What is "good research"?: Designing and Evaluating Quality Studies
Ashley Clark and Lilian Yahng

November 8, 2019

Today, there are more ways than ever for researchers in health and medicine, business and public policy, education, and the social sciences to design, conduct, and analyze studies to measure behaviors, attitudes, opinions, and beliefs. But with greater access to data and technologies, there is also increased potential for poorly designed research that can yield inaccurate findings. Poorly worded and formatted questions, reliance on easy, cheap samples of unknown quality, and low participation rates among some subgroups loom large. In this seminar, we will review potential threats to data quality using the widely-cited Total Survey Error (TSE) framework, focusing on coverage, sampling, nonresponse, and measurement error. Examples will be presented to highlight potential threats in these areas of data quality and how they may be addressed.

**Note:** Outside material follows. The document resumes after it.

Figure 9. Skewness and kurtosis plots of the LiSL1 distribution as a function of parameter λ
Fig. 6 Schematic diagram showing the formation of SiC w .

This seminar should benefit researchers who are engaged in primary data collection as well as secondary data users.

View materials on IUScholarWorks 

Technological tools and best practices for conducting web surveys
Kevin Tharp & Lilian Yahng

October 9, 2019

Web surveys are now widely used to collect cutting-edge scientific data in health and medicine, business and public policy, education, and the social sciences. They have brought exciting new capabilities that expand what we are able to do as researchers and can improve efficiency and data quality. Yet, they also present new challenges in survey design and usability and must keep pace with rapidly changing technology. In this seminar, we will provide best practices on how to effectively lay out and design web surveys and implement them to maximize participation and data quality. We will show examples of available features for designing, administering, and analyzing web surveys using off-the-shelf and custom survey systems.

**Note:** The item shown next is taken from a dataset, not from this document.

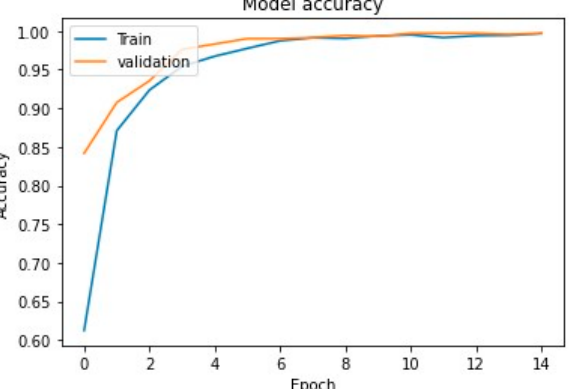
Figure 6. Model accuracy convergence of the model for training and validation .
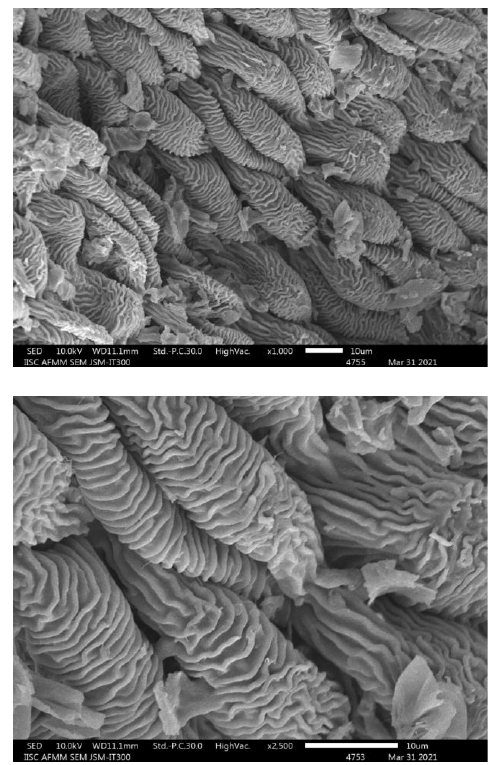
Figure 4. SEM images of YCP observed at 1000x (top) and 2500x (bottom)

View materials on IUScholarWorks

 

About the Presenters

Ashley Clark is the director of the Center for Survey Research and a clinical assistant professor in the O’Neill School of Public and Environmental Affairs where she teaches applied research methods. Ashley has 20+ years of experience as an applied statistician designing, conducting, and analyzing surveys in collaboration with faculty, staff, and students.  
Kevin Tharp currently serves as the associate director of research technologies at the Center for Survey Research (CSR), where he acts as senior SQL database developer and development programmer for web, telephone, and in-person surveys (CASES, Qualtrics, REDCap, etc.). Kevin has more than 25 years of experience at CSR.